[Activity]: Make an exact copy of all the data.

[Data for this exercise]:
────────────────
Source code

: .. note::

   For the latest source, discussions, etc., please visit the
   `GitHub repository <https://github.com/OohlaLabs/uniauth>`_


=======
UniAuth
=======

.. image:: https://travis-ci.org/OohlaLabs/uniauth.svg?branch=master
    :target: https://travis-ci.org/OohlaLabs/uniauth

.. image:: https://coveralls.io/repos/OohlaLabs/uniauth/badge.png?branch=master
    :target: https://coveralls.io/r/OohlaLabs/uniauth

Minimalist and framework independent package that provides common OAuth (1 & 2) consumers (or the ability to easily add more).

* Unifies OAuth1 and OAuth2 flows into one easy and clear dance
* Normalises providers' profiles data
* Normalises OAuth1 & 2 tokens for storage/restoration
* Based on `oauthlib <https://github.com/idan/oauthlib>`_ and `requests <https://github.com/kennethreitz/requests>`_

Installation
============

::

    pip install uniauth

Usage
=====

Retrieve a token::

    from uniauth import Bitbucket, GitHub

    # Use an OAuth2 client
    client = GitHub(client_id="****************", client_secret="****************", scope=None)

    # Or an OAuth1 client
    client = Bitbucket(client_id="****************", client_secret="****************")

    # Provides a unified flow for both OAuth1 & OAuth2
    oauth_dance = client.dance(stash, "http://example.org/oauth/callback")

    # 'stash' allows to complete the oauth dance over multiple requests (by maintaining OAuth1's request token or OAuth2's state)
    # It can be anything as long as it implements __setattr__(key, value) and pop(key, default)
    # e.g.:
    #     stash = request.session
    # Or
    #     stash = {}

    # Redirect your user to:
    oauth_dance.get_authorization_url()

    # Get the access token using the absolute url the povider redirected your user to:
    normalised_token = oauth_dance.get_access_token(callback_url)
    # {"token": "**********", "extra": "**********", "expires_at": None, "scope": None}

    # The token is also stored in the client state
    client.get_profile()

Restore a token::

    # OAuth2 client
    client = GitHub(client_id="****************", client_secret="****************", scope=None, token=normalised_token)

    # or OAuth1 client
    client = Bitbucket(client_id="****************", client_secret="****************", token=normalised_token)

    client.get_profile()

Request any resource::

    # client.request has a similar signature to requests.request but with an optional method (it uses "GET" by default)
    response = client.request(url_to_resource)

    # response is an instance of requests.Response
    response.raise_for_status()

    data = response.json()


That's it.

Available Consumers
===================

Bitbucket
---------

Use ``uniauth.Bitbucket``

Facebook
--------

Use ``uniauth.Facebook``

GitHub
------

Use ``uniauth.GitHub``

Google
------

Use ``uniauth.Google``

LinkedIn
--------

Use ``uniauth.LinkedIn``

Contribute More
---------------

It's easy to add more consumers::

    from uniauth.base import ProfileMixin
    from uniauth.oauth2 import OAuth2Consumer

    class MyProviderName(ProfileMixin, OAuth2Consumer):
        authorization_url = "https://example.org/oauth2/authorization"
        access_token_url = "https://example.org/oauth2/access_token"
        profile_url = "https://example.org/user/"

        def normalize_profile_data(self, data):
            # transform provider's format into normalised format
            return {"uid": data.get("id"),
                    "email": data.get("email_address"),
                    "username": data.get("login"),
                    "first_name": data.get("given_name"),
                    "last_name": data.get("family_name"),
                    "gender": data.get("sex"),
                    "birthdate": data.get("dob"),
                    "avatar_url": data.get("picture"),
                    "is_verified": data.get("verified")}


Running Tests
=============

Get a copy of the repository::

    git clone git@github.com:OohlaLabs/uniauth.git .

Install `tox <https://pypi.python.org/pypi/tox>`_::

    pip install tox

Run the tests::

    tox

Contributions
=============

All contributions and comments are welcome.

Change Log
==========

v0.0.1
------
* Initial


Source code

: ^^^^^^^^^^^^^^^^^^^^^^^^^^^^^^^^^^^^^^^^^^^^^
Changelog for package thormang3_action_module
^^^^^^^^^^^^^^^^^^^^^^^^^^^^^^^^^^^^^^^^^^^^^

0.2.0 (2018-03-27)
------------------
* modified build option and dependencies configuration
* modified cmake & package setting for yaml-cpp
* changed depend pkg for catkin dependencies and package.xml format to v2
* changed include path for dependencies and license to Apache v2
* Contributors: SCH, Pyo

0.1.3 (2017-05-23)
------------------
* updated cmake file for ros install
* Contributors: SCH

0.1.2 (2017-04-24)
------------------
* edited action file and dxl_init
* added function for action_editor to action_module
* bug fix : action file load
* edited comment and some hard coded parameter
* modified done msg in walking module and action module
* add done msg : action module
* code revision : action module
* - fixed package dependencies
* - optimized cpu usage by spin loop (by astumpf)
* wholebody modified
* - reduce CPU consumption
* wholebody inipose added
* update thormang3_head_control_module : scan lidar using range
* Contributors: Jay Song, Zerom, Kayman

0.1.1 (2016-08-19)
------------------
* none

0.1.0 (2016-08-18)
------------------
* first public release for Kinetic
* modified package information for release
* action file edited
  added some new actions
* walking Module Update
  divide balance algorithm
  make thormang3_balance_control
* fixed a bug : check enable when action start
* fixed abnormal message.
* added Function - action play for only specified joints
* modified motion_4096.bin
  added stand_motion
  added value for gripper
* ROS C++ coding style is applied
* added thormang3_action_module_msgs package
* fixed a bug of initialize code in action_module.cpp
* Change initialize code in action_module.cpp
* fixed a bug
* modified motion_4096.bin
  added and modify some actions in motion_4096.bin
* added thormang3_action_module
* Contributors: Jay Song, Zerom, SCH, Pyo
────────────────
[Solution to the exercise]:
Source code

: .. note::

   For the latest source, discussions, etc., please visit the
   `GitHub repository <https://github.com/OohlaLabs/uniauth>`_


=======
UniAuth
=======

.. image:: https://travis-ci.org/OohlaLabs/uniauth.svg?branch=master
    :target: https://travis-ci.org/OohlaLabs/uniauth

.. image:: https://coveralls.io/repos/OohlaLabs/uniauth/badge.png?branch=master
    :target: https://coveralls.io/r/OohlaLabs/uniauth

Minimalist and framework independent package that provides common OAuth (1 & 2) consumers (or the ability to easily add more).

* Unifies OAuth1 and OAuth2 flows into one easy and clear dance
* Normalises providers' profiles data
* Normalises OAuth1 & 2 tokens for storage/restoration
* Based on `oauthlib <https://github.com/idan/oauthlib>`_ and `requests <https://github.com/kennethreitz/requests>`_

Installation
============

::

    pip install uniauth

Usage
=====

Retrieve a token::

    from uniauth import Bitbucket, GitHub

    # Use an OAuth2 client
    client = GitHub(client_id="****************", client_secret="****************", scope=None)

    # Or an OAuth1 client
    client = Bitbucket(client_id="****************", client_secret="****************")

    # Provides a unified flow for both OAuth1 & OAuth2
    oauth_dance = client.dance(stash, "http://example.org/oauth/callback")

    # 'stash' allows to complete the oauth dance over multiple requests (by maintaining OAuth1's request token or OAuth2's state)
    # It can be anything as long as it implements __setattr__(key, value) and pop(key, default)
    # e.g.:
    #     stash = request.session
    # Or
    #     stash = {}

    # Redirect your user to:
    oauth_dance.get_authorization_url()

    # Get the access token using the absolute url the povider redirected your user to:
    normalised_token = oauth_dance.get_access_token(callback_url)
    # {"token": "**********", "extra": "**********", "expires_at": None, "scope": None}

    # The token is also stored in the client state
    client.get_profile()

Restore a token::

    # OAuth2 client
    client = GitHub(client_id="****************", client_secret="****************", scope=None, token=normalised_token)

    # or OAuth1 client
    client = Bitbucket(client_id="****************", client_secret="****************", token=normalised_token)

    client.get_profile()

Request any resource::

    # client.request has a similar signature to requests.request but with an optional method (it uses "GET" by default)
    response = client.request(url_to_resource)

    # response is an instance of requests.Response
    response.raise_for_status()

    data = response.json()


That's it.

Available Consumers
===================

Bitbucket
---------

Use ``uniauth.Bitbucket``

Facebook
--------

Use ``uniauth.Facebook``

GitHub
------

Use ``uniauth.GitHub``

Google
------

Use ``uniauth.Google``

LinkedIn
--------

Use ``uniauth.LinkedIn``

Contribute More
---------------

It's easy to add more consumers::

    from uniauth.base import ProfileMixin
    from uniauth.oauth2 import OAuth2Consumer

    class MyProviderName(ProfileMixin, OAuth2Consumer):
        authorization_url = "https://example.org/oauth2/authorization"
        access_token_url = "https://example.org/oauth2/access_token"
        profile_url = "https://example.org/user/"

        def normalize_profile_data(self, data):
            # transform provider's format into normalised format
            return {"uid": data.get("id"),
                    "email": data.get("email_address"),
                    "username": data.get("login"),
                    "first_name": data.get("given_name"),
                    "last_name": data.get("family_name"),
                    "gender": data.get("sex"),
                    "birthdate": data.get("dob"),
                    "avatar_url": data.get("picture"),
                    "is_verified": data.get("verified")}


Running Tests
=============

Get a copy of the repository::

    git clone git@github.com:OohlaLabs/uniauth.git .

Install `tox <https://pypi.python.org/pypi/tox>`_::

    pip install tox

Run the tests::

    tox

Contributions
=============

All contributions and comments are welcome.

Change Log
==========

v0.0.1
------
* Initial


Source code

: ^^^^^^^^^^^^^^^^^^^^^^^^^^^^^^^^^^^^^^^^^^^^^
Changelog for package thormang3_action_module
^^^^^^^^^^^^^^^^^^^^^^^^^^^^^^^^^^^^^^^^^^^^^

0.2.0 (2018-03-27)
------------------
* modified build option and dependencies configuration
* modified cmake & package setting for yaml-cpp
* changed depend pkg for catkin dependencies and package.xml format to v2
* changed include path for dependencies and license to Apache v2
* Contributors: SCH, Pyo

0.1.3 (2017-05-23)
------------------
* updated cmake file for ros install
* Contributors: SCH

0.1.2 (2017-04-24)
------------------
* edited action file and dxl_init
* added function for action_editor to action_module
* bug fix : action file load
* edited comment and some hard coded parameter
* modified done msg in walking module and action module
* add done msg : action module
* code revision : action module
* - fixed package dependencies
* - optimized cpu usage by spin loop (by astumpf)
* wholebody modified
* - reduce CPU consumption
* wholebody inipose added
* update thormang3_head_control_module : scan lidar using range
* Contributors: Jay Song, Zerom, Kayman

0.1.1 (2016-08-19)
------------------
* none

0.1.0 (2016-08-18)
------------------
* first public release for Kinetic
* modified package information for release
* action file edited
  added some new actions
* walking Module Update
  divide balance algorithm
  make thormang3_balance_control
* fixed a bug : check enable when action start
* fixed abnormal message.
* added Function - action play for only specified joints
* modified motion_4096.bin
  added stand_motion
  added value for gripper
* ROS C++ coding style is applied
* added thormang3_action_module_msgs package
* fixed a bug of initialize code in action_module.cpp
* Change initialize code in action_module.cpp
* fixed a bug
* modified motion_4096.bin
  added and modify some actions in motion_4096.bin
* added thormang3_action_module
* Contributors: Jay Song, Zerom, SCH, Pyo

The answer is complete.